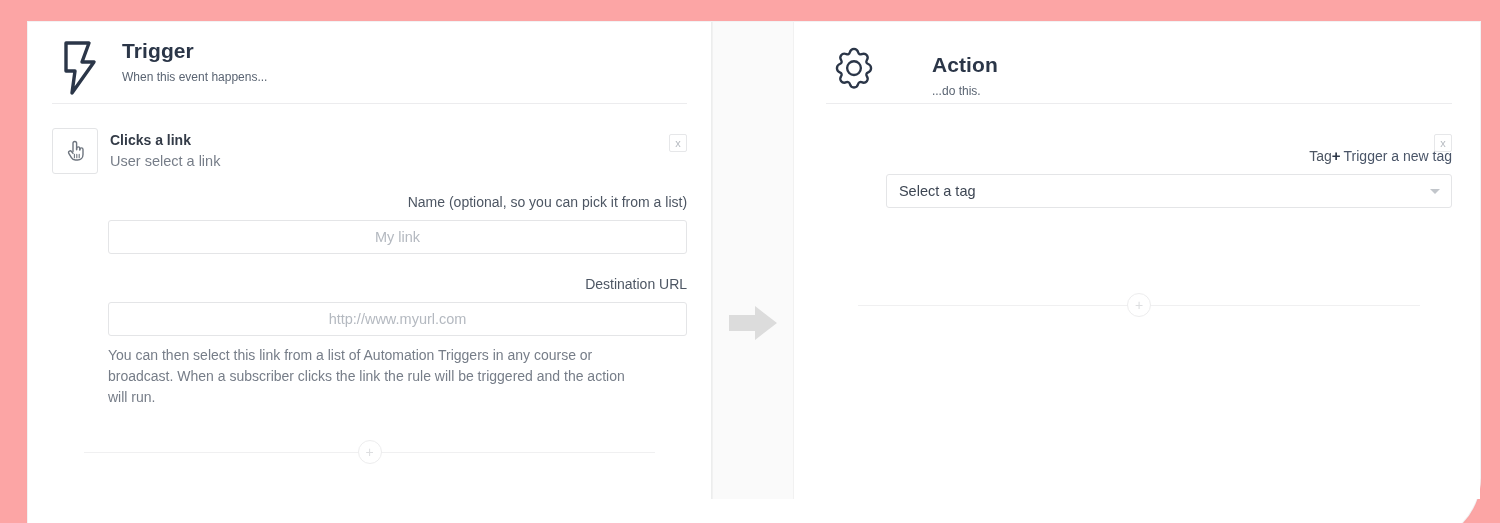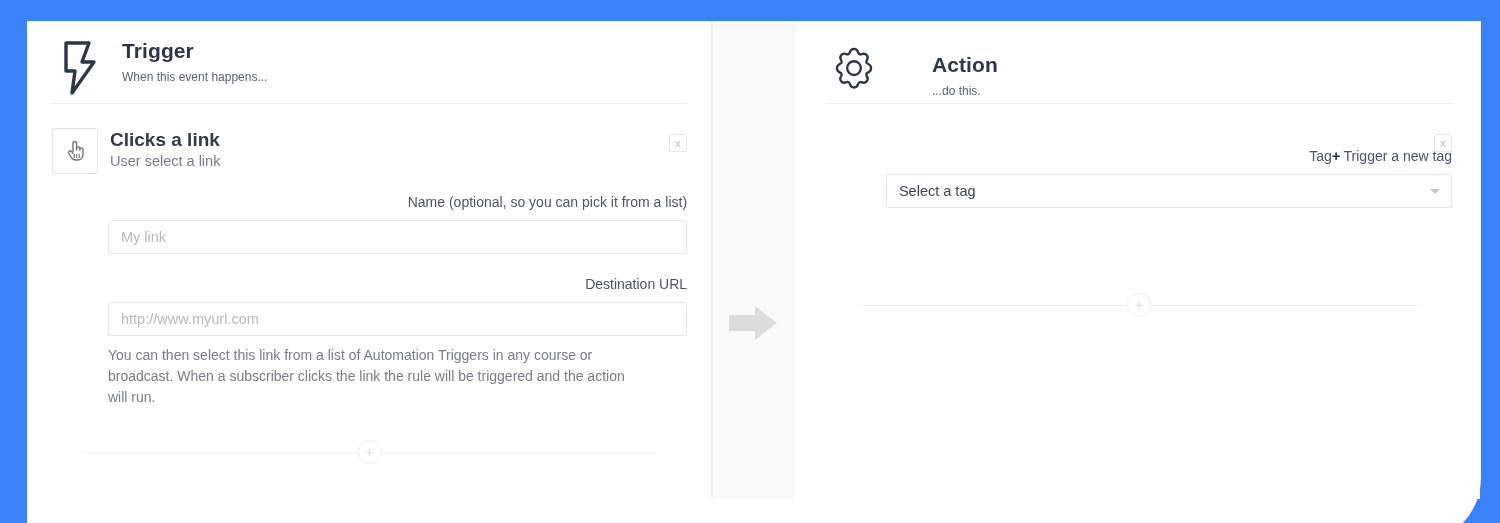--- a/index.html
+++ b/index.html
@@ -12,7 +12,7 @@
     position: relative;
     width: 1500px;
     height: 523px;
-    background: #3b82f6;
+    background: #fca5a5;
     overflow: hidden;
   }
 

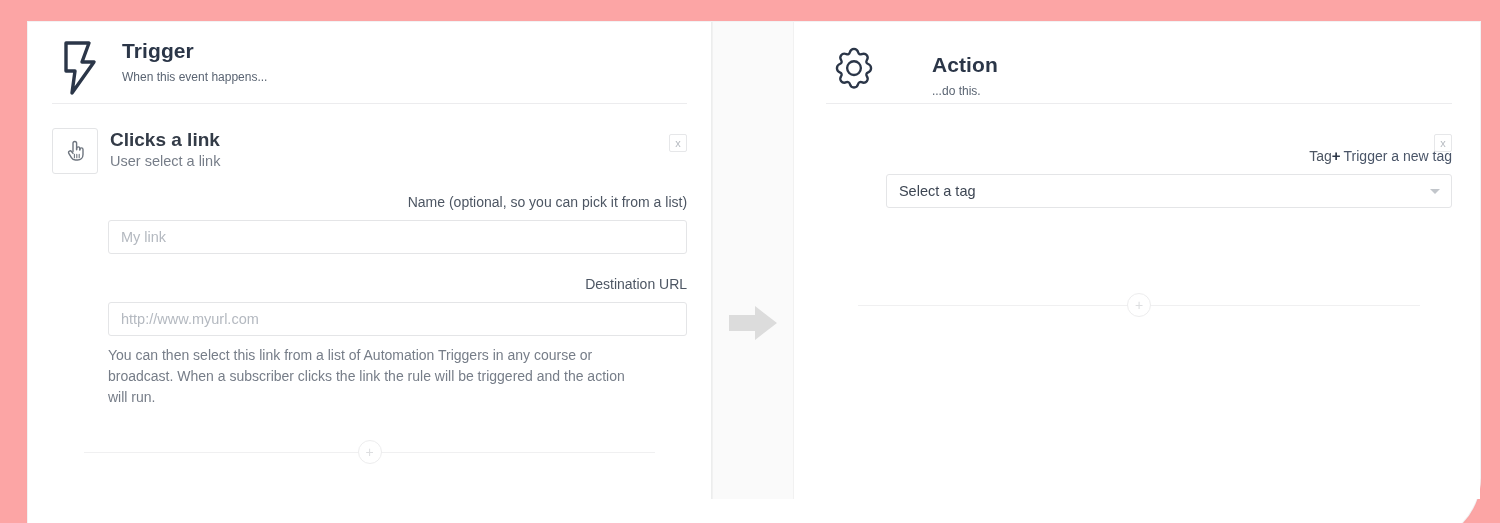--- a/index.html
+++ b/index.html
@@ -122,7 +122,7 @@
   }
   .step-label { padding-left: 12px; padding-top: 2px; }
   .step-title {
-    font-size: 19px;
+    font-size: 14px;
     font-weight: bold;
     color: #333b47;
     line-height: 20px;

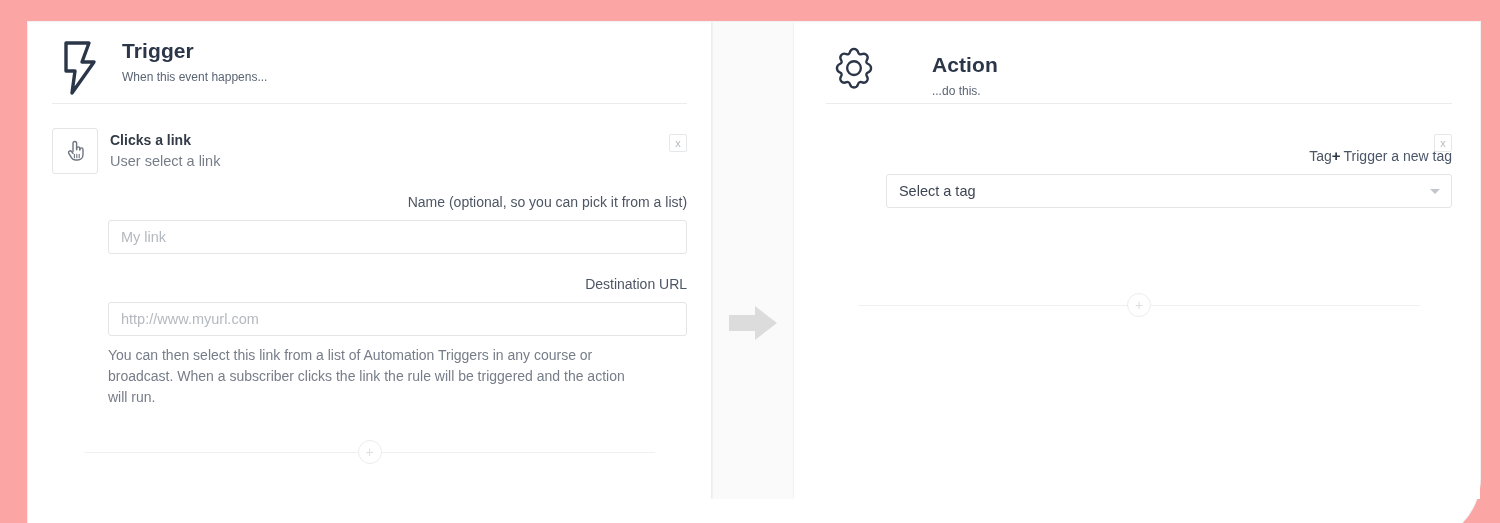--- a/index.html
+++ b/index.html
@@ -195,6 +195,7 @@
     color: #3a434f;
     font-family: "Liberation Sans", sans-serif;
     outline: none;
+    text-align: center;
   }
   .text-input::placeholder { color: #b4b9c0; }
   .field-gap { height: 20px; }

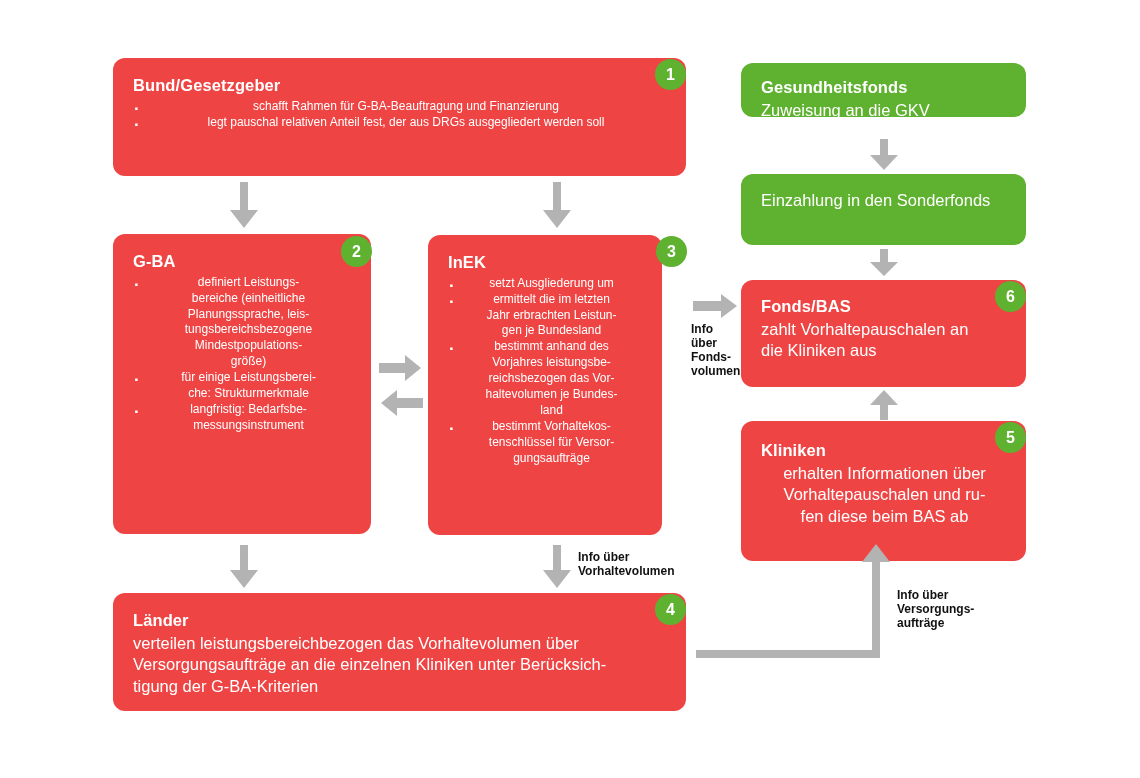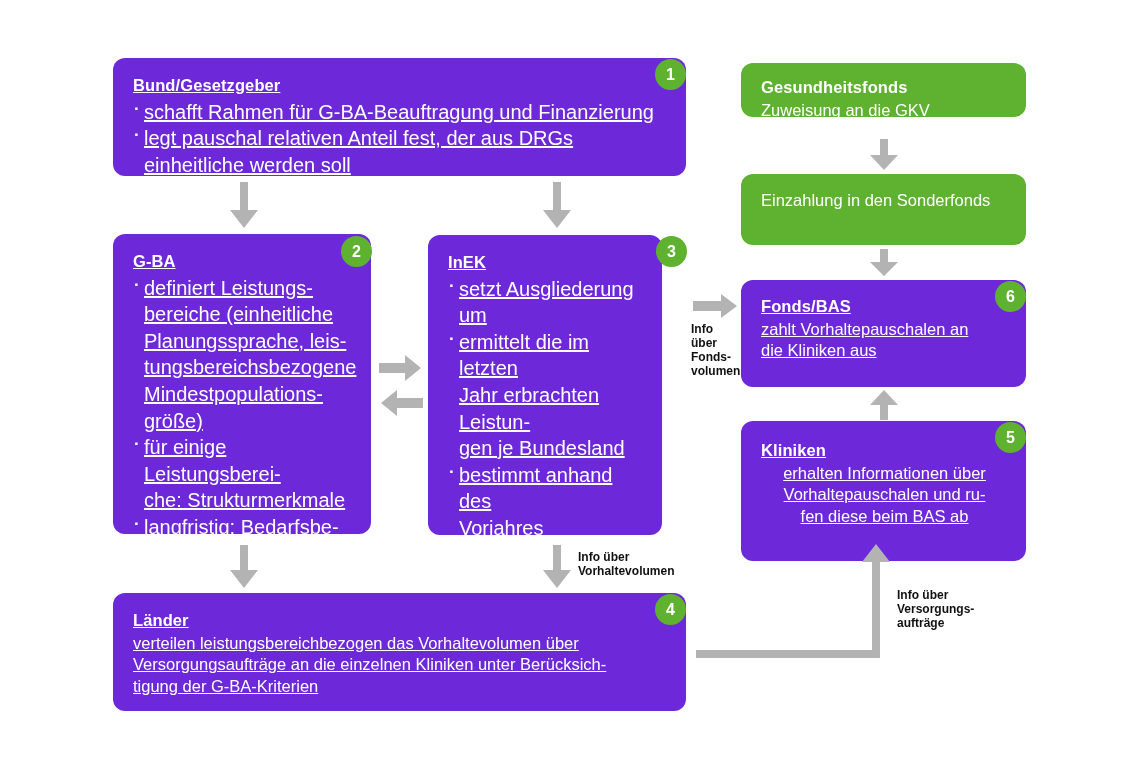--- a/index.html
+++ b/index.html
@@ -25,7 +25,7 @@
     box-sizing: border-box;
     color: #ffffff;
   }
-  .box.dark  { background: #6d28d9; text-decoration: underline; }
+  .box.dark  { background: #ef4444; }
   .box.light { background: #5fb130; }
 
   .box-title {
◆ ◆ ◆ ◆ ◆
TASK OBJECTIVE - All lines from the one holding "outline: none;" through the last line of the entries, and nothing else, are to be output exactly; leave out the pictures.

REPLY -
     outline: none;
+    text-align: center;
   }
   .text-input::placeholder { color: #b4b9c0; }
   .field-gap { height: 20px; }

--- a/index.html
+++ b/index.html
@@ -25,7 +25,7 @@
     box-sizing: border-box;
     color: #ffffff;
   }
-  .box.dark  { background: #6d28d9; text-decoration: underline; }
+  .box.dark  { background: #ef4444; }
   .box.light { background: #5fb130; }
 
   .box-title {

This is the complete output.